Instructions to follow. Reproduce the line that contains "List each element's" and every line after it through the end of the records, exactly, with nothing added.

[Document understanding data]
================

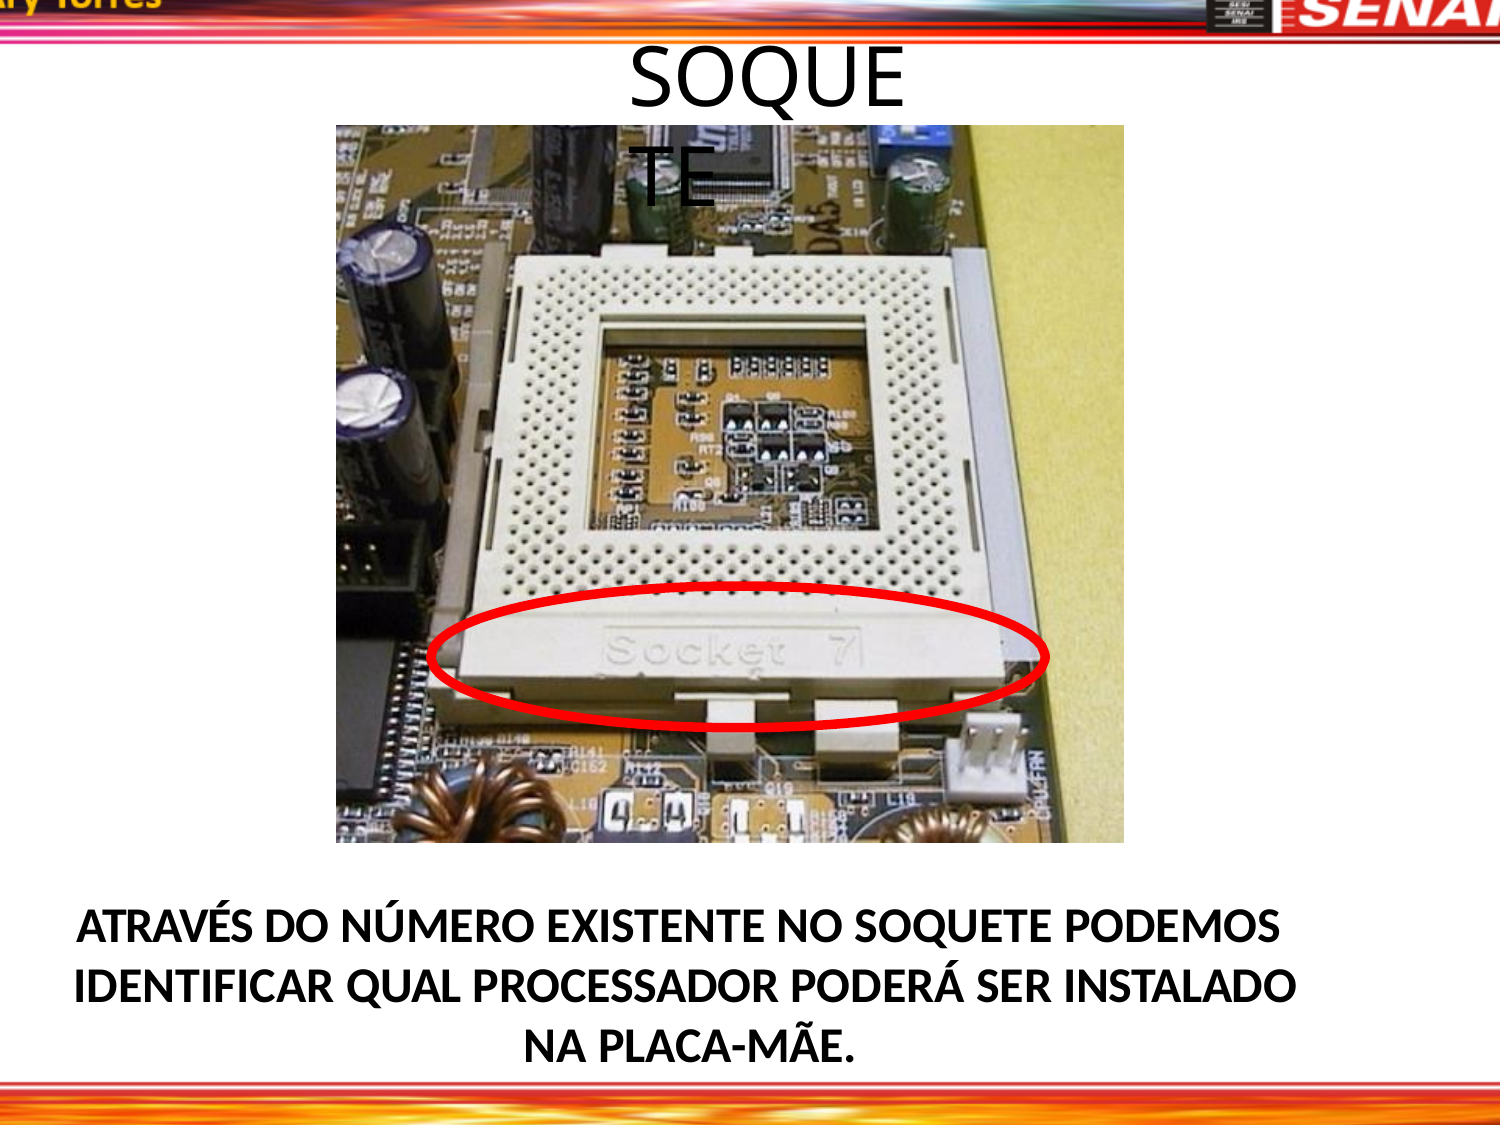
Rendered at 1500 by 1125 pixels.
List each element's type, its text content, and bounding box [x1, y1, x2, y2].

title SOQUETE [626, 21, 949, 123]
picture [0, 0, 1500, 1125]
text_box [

================

Written response.
List each element's type, its text content, and bounding box [x1, y1, x2, y2].

title SOQUETE [626, 21, 949, 123]
picture [0, 0, 1500, 1125]
text_box [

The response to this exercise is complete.